* **EXERCISE**
Write out every line exactly, from the start of the records below to the line with "ónica detallada en español, que contiene", and stop there. Don't write out the pictures.

* **MATERIALS PROVIDED**
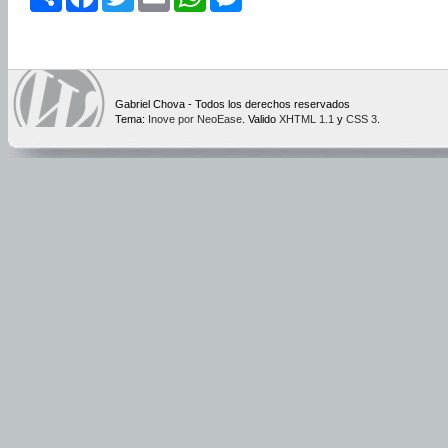
Gabriel Chova - Todos los derechos reservados
Tema:
Inove por NeoEase
. Valido
XHTML 1.1
y
CSS 3
.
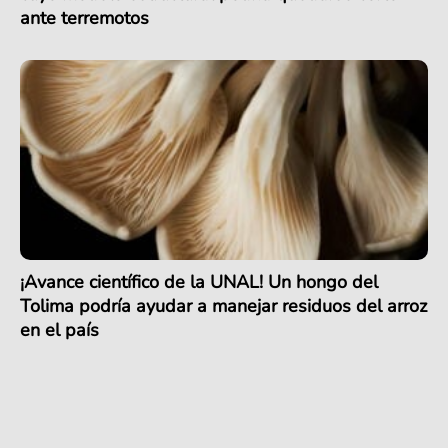
ante terremotos
¡Avance científico de la UNAL! Un hongo del
Tolima podría ayudar a manejar residuos del arroz
en el país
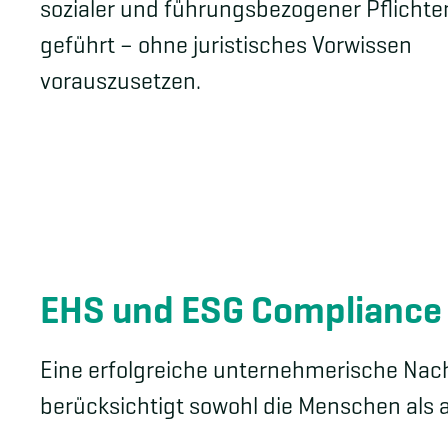
sozialer und führungsbezogener Pflichte
geführt – ohne juristisches Vorwissen
vorauszusetzen.
EHS und ESG Compliance
Eine erfolgreiche unternehmerische Nach
berücksichtigt sowohl die Menschen als 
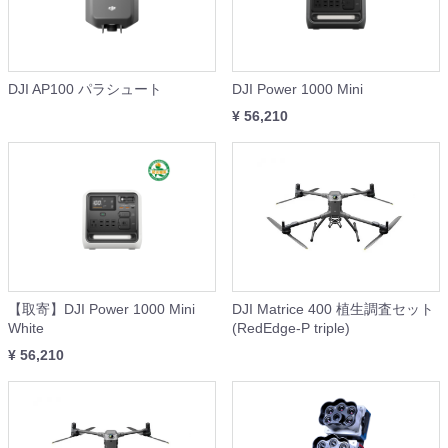
DJI AP100 パラシュート
DJI Power 1000 Mini
¥ 56,210
【取寄】DJI Power 1000 Mini
DJI Matrice 400 植生調査セット
White
(RedEdge-P triple)
¥ 56,210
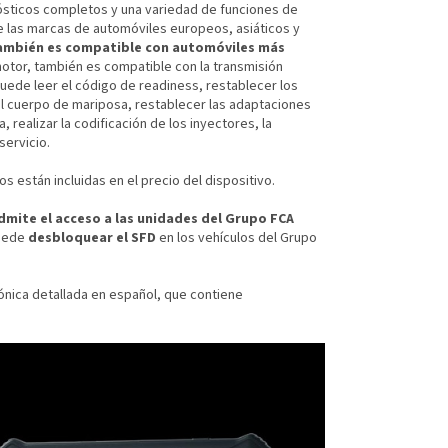
ósticos completos y una variedad de funciones de
e las marcas de automóviles europeos, asiáticos y
también es compatible con automóviles más
otor, también es compatible con la transmisión
Puede leer el código de readiness, restablecer los
 del cuerpo de mariposa, restablecer las adaptaciones
, realizar la codificación de los inyectores, la
servicio.
s están incluidas en el precio del dispositivo.
dmite el acceso a las unidades del Grupo FCA
puede
desbloquear el SFD
en los vehículos del Grupo
ónica detallada en español, que contiene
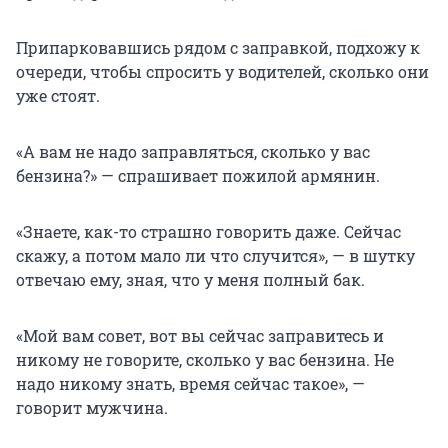
Припарковавшись рядом с заправкой, подхожу к
очереди, чтобы спросить у водителей, сколько они
уже стоят.
«А вам не надо заправляться, сколько у вас
бензина?» — спрашивает пожилой армянин.
«Знаете, как-то страшно говорить даже. Сейчас
скажу, а потом мало ли что случится», — в шутку
отвечаю ему, зная, что у меня полный бак.
«Мой вам совет, вот вы сейчас заправитесь и
никому не говорите, сколько у вас бензина. Не
надо никому знать, время сейчас такое», —
говорит мужчина.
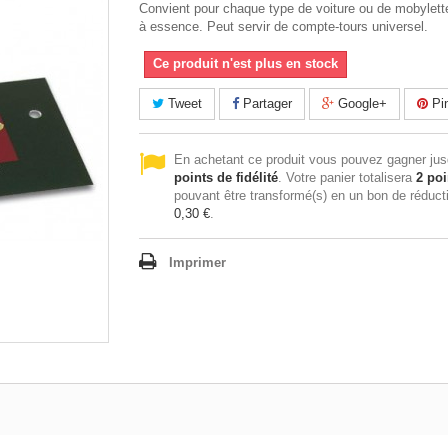
Convient pour chaque type de voiture ou de mobylett
à essence. Peut servir de compte-tours universel.
Ce produit n'est plus en stock
Tweet
Partager
Google+
Pin
En achetant ce produit vous pouvez gagner ju
points de fidélité
. Votre panier totalisera
2
poi
pouvant être transformé(s) en un bon de réduct
0,30 €
.
Imprimer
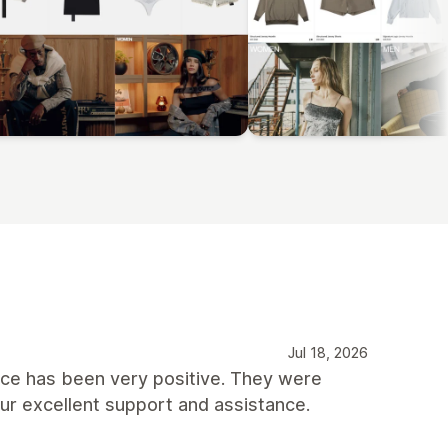
Jul 18, 2026
nce has been very positive. They were
our excellent support and assistance.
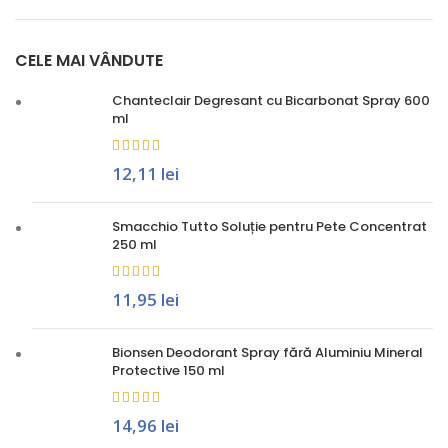
CELE MAI VÂNDUTE
Chanteclair Degresant cu Bicarbonat Spray 600
ml
12,11
lei
Smacchio Tutto Soluție pentru Pete Concentrat
250 ml
11,95
lei
Bionsen Deodorant Spray fără Aluminiu Mineral
Protective 150 ml
14,96
lei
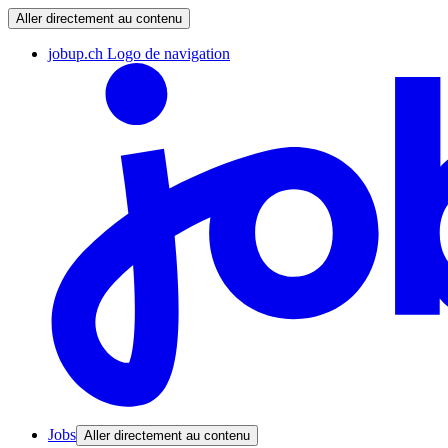
Aller directement au contenu
jobup.ch Logo de navigation
Jobs
Aller directement au contenu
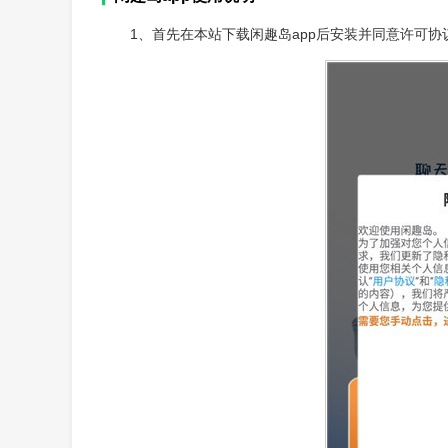
1、首先在本站下载闲趣岛app后安装并同意许可协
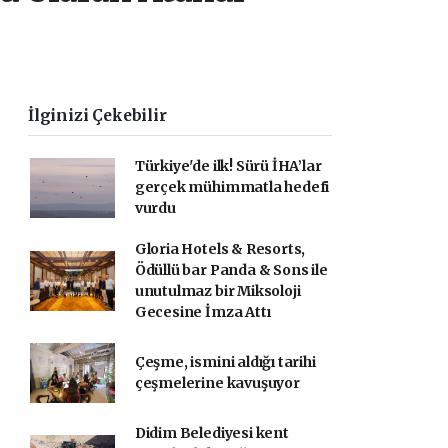
İlginizi Çekebilir
Türkiye'de ilk! Sürü İHA’lar
gerçek mühimmatla hedefi
vurdu
Gloria Hotels & Resorts,
Ödüllü bar Panda & Sons ile
unutulmaz bir Miksoloji
Gecesine İmza Attı
Çeşme, ismini aldığı tarihi
çeşmelerine kavuşuyor
Didim Belediyesi kent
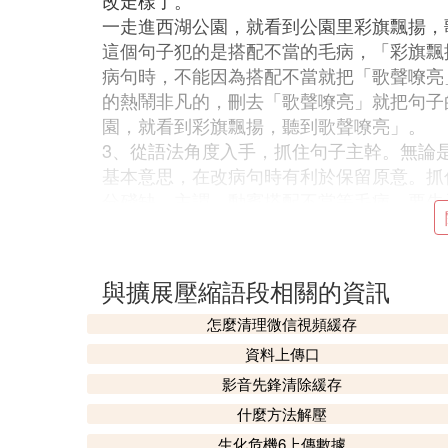
改走樣了。
一走進西湖公園，就看到公園里彩旗飄揚，
這個句子犯的是搭配不當的毛病，「彩旗飄
病句時，不能因為搭配不當就把「歌聲嘹亮
的熱鬧非凡的，刪去「歌聲嘹亮」就把句子
園，就看到彩旗飄揚，聽到歌聲嘹亮」。
3、從語法角度入手，抓住句子主幹。無論
基本意思，在改病句時有利於保留原意。抓
分殘缺，主謂、動賓搭配不當等毛病，要先
糧庫主任的失職，使40噸小麥霉爛變質。
賠償部分經濟損失。
這個句子的主幹是「上級領導……決定……
與擴展壓縮語段相關的資訊
的人應該是失職的糧庫主任，而不是上級領
4、從詞法角度入手，看看句子的修飾語同
怎麼清理微信視頻緩存
否恰當。
資料上傳口
語文課下課後，黃曉靜交給老師二篇課外完
影音先鋒清除緩存
這個句子中數詞運用不當，應把「二」改成
什麼方法解壓
「兩張桌子」「兩盞燈」。
生化危機6上傳數據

* **ANSWER TO THE PROBLEM**
Gabriel Chova - Todos los derechos reservados
Tema:
Inove por NeoEase
. Valido
XHTML 1.1
y
CSS 3
.
ante terremotos
¡Avance científico de la UNAL! Un hongo del
Tolima podría ayudar a manejar residuos del arroz
en el país
sozialer und führungsbezogener Pflichte
geführt – ohne juristisches Vorwissen
vorauszusetzen.
EHS und ESG Compliance
Eine erfolgreiche unternehmerische Nach
berücksichtigt sowohl die Menschen als 
DJI AP100 パラシュート
DJI Power 1000 Mini
¥ 56,210
【取寄】DJI Power 1000 Mini
DJI Matrice 400 植生調査セット
White
(RedEdge-P triple)
¥ 56,210
ósticos completos y una variedad de funciones de
e las marcas de automóviles europeos, asiáticos y
también es compatible con automóviles más
otor, también es compatible con la transmisión
Puede leer el código de readiness, restablecer los
 del cuerpo de mariposa, restablecer las adaptaciones
, realizar la codificación de los inyectores, la
servicio.
s están incluidas en el precio del dispositivo.
dmite el acceso a las unidades del Grupo FCA
puede
desbloquear el SFD
en los vehículos del Grupo
ónica detallada en español, que contiene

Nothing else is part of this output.